Document
- - - - -

Nick Cannon: I was professionally doing stand-up at 15. That’s when I got my first check for like $7 from the Comedy Store. That was when I really got on the grind. But before that, it was all talent shows, family and church more than anything. Playing instruments, just like what a preacher’s kid always does, trying to keep himself entertained by entertaining others.

So for those who have been following your career since the beginning, some may know you from doing stand-up comedy, but many of us discovered you as an actor. Where did this whole rapper thing come from?

I wanted to be a rapper at first, and that was all it was. Having musical talent and music ability at a very early age, I recorded my first demo when I was, like, 8 years old. But knowing that I had to do something unique and different, stand-up comedy is what kind of opened that door for me. I was on my first stage in my first talent show at, like, 11, but I took it serious as a career at the early age of 15.

You do understand that the idea of taking your career seriously at 15 makes so many of us feel like underachievers, right? Before we get into career stuff, give us some background on your lifestyle growing up.

Grew up in the projects, wanted to be a gangbanger. I was influenced by the gangbangers and dope dealers in my community because my mom was a single mom, and my dad had moved off to go to seminary and started his ministry in North Carolina. My mom said, “You probably need to be with him for a few years.” And during that time, that’s when my dad shook me up and said, “Instead of trying to be this rah-rah little kid, here, follow my footsteps and I’m gonna show you how to express yourself and channel that energy in a positive direction.”

Isn’t this around the time that you were introduced to the Public Access television equipment and studio?

That’s a credit to my dad, who had his own televangelist ministry, and he ain’t have no crew [laughs]. I had to be the cameraman, the soundman. I was rolling with Pops as he was putting his ministry and everything together, and as a reward, he would say, “When you finish working on the show, you can utilize the space and cameras to film your own stuff,” and that’s when I would create little demo tapes and record

television stuff that would actually air. It was cool. It showed me a work ethic of what goes into being an entertainer and every aspect of it, and that really kind of created the appetite to know more, just in front of the camera. I want to be able to do everything.

This is clearly where you developed your passion for television production and being so hands-on in front of and behind the scenes. Being that production equipment is so much more affordable, and there are tons of ways to create, edit and distribute your own content, why aren’t more creatives creating projects for themselves?

- - - - -

Stored records
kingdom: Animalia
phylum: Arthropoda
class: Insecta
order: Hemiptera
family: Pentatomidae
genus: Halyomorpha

- - - - -

To be done
1. Return the passage of the Nick Cannon interview that runs from "television stuff that" to "projects for themselves?", copied word for word.
2. According to the Nick Cannon interview, in which state did Cannon's father start his ministry?

Worked answers
1.
television stuff that would actually air. It was cool. It showed me a work ethic of what goes into being an entertainer and every aspect of it, and that really kind of created the appetite to know more, just in front of the camera. I want to be able to do everything.

This is clearly where you developed your passion for television production and being so hands-on in front of and behind the scenes. Being that production equipment is so much more affordable, and there are tons of ways to create, edit and distribute your own content, why aren’t more creatives creating projects for themselves?

2. North Carolina.